It’s nice to have really talented people on your team. It makes you proud to point them out to visitors. But if they don’t get the results they’re supposed to get, then what good does their talent do you?
I’ve seen a good deal of Junior Hockey. It’s the level where the really talented high school kids make a commitment to be serious hockey players. And in Junior Hockey there’s a ruthless sorting out of the good skaters and gifted athletes from the people who really want to play.
Being a good skater is important, but it won’t matter if a defenseman doesn’t hustle. If he won’t dig for the puck in the corners and take a hard check when necessary, then all of the graceful athleticism doesn’t matter.
There’s no place to hide in hockey, and coaches quickly see the difference between talent and determination. Of course, everyone is talented, so the difference is determination. In hockey, they call it “grit.”
You need managers who have grit. Managers who’ll get results, who’ll persist in the face of difficulties and who will press forward when they’re facing ambiguity — not waiting for you to give them permission or waiting for you to make all the decisions before they move forward.
Most CEOs have managers with a certain measure of talent. Maybe it’s enough and maybe it isn’t. But most companies are filled with managers who lack thrust. They’re stuck in a rut, just getting the day’s work done, but not getting beyond that. They don’t seem capable of making meaningful improvements, and when it’s time to make changes, they still sit back and wait for further instructions.
And somehow, their CEOs manage to be surprised every time.

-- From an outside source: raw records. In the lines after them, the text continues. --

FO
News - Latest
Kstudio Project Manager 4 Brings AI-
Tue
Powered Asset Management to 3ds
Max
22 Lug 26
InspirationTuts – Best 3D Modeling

“Why didn’t that project make progress?“
“I thought they were on top of things….”
So they find themselves making excuses for non-performance, or accepting excuses from their managers.
It’s time for you to examine your management team — not just for their talent or for their subject matter knowledge but for their behavior — for their tenacity and persistence; for their ingenuity in dealing with complex situations; for their grit.
Build your hockey team
You have to examine your management team to decide whether they have
the tenacity and persistence — the grit — they need to succeed.
It’s true that corporate management may not be a contact sport, but maybe there’s something to be learned from hockey coaches.